Activity: Without the pictures, output all of the data exactly.

########################################

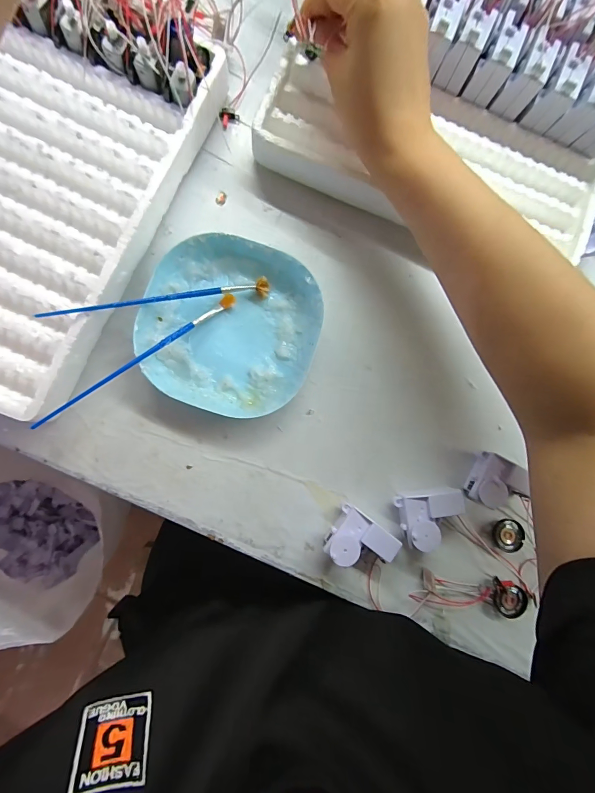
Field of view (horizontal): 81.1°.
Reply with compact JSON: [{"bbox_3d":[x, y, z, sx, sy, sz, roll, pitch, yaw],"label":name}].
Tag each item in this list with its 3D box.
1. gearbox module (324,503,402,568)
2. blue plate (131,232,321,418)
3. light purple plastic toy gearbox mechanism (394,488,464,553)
[{"bbox_3d":[0.047,0.112,0.269,0.049,0.025,0.039,36,83,-2],"label":"gearbox module"},{"bbox_3d":[-0.051,-0.055,0.272,0.129,0.024,0.129,16,84,-4],"label":"blue plate"},{"bbox_3d":[0.104,0.094,0.275,0.049,0.025,0.041,-13,87,-6],"label":"light purple plastic toy gearbox mechanism"}]

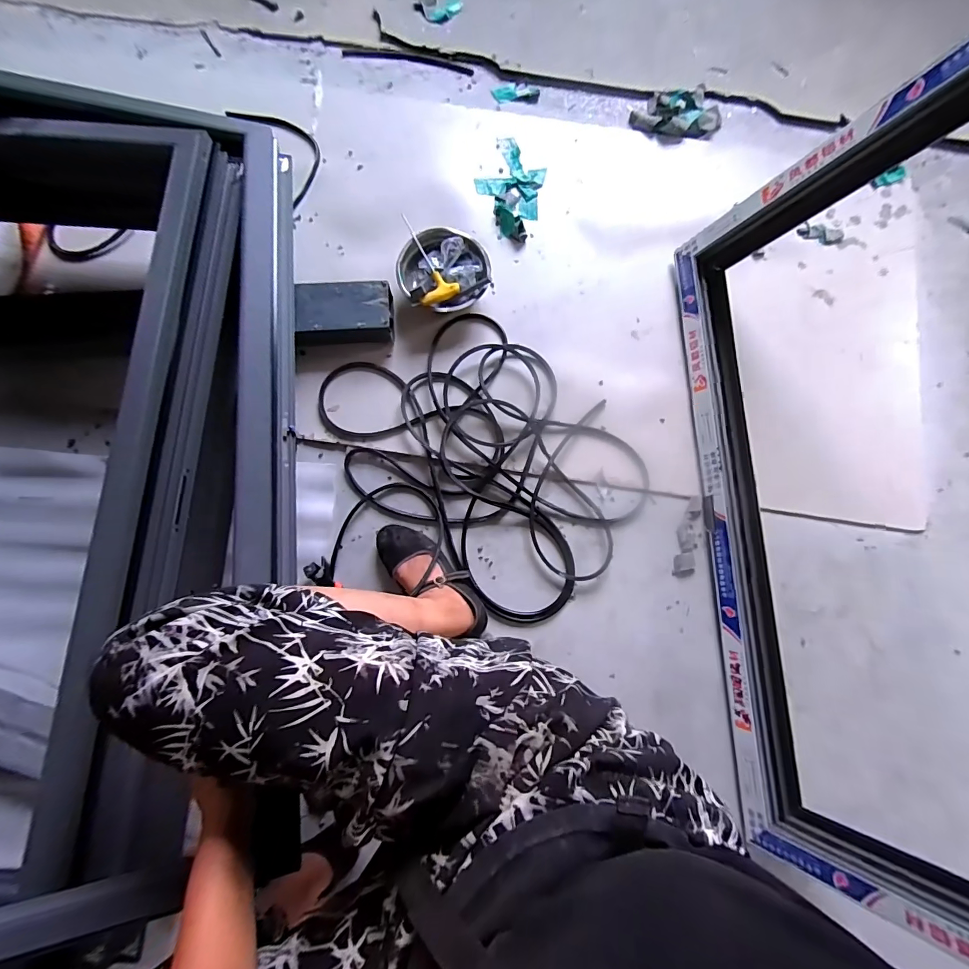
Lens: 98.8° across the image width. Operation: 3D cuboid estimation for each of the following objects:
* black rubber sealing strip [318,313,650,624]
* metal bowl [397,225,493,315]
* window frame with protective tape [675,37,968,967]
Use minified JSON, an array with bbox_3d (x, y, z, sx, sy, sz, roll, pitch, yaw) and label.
[{"bbox_3d":[-0.020,-0.049,0.787,0.601,0.035,0.517,17,81,0],"label":"black rubber sealing strip"},{"bbox_3d":[-0.081,-0.429,0.833,0.174,0.070,0.171,0,81,-2],"label":"metal bowl"},{"bbox_3d":[0.594,0.006,0.559,0.082,0.573,1.093,2,79,-30],"label":"window frame with protective tape"}]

########################################

Solution:
Field of view (horizontal): 81.1°.
Reply with compact JSON: [{"bbox_3d":[x, y, z, sx, sy, sz, roll, pitch, yaw],"label":name}].
Tag each item in this list with its 3D box.
1. gearbox module (324,503,402,568)
2. blue plate (131,232,321,418)
3. light purple plastic toy gearbox mechanism (394,488,464,553)
[{"bbox_3d":[0.047,0.112,0.269,0.049,0.025,0.039,36,83,-2],"label":"gearbox module"},{"bbox_3d":[-0.051,-0.055,0.272,0.129,0.024,0.129,16,84,-4],"label":"blue plate"},{"bbox_3d":[0.104,0.094,0.275,0.049,0.025,0.041,-13,87,-6],"label":"light purple plastic toy gearbox mechanism"}]

Lens: 98.8° across the image width. Operation: 3D cuboid estimation for each of the following objects:
* black rubber sealing strip [318,313,650,624]
* metal bowl [397,225,493,315]
* window frame with protective tape [675,37,968,967]
Use minified JSON, an array with bbox_3d (x, y, z, sx, sy, sz, roll, pitch, yaw) and label.
[{"bbox_3d":[-0.020,-0.049,0.787,0.601,0.035,0.517,17,81,0],"label":"black rubber sealing strip"},{"bbox_3d":[-0.081,-0.429,0.833,0.174,0.070,0.171,0,81,-2],"label":"metal bowl"},{"bbox_3d":[0.594,0.006,0.559,0.082,0.573,1.093,2,79,-30],"label":"window frame with protective tape"}]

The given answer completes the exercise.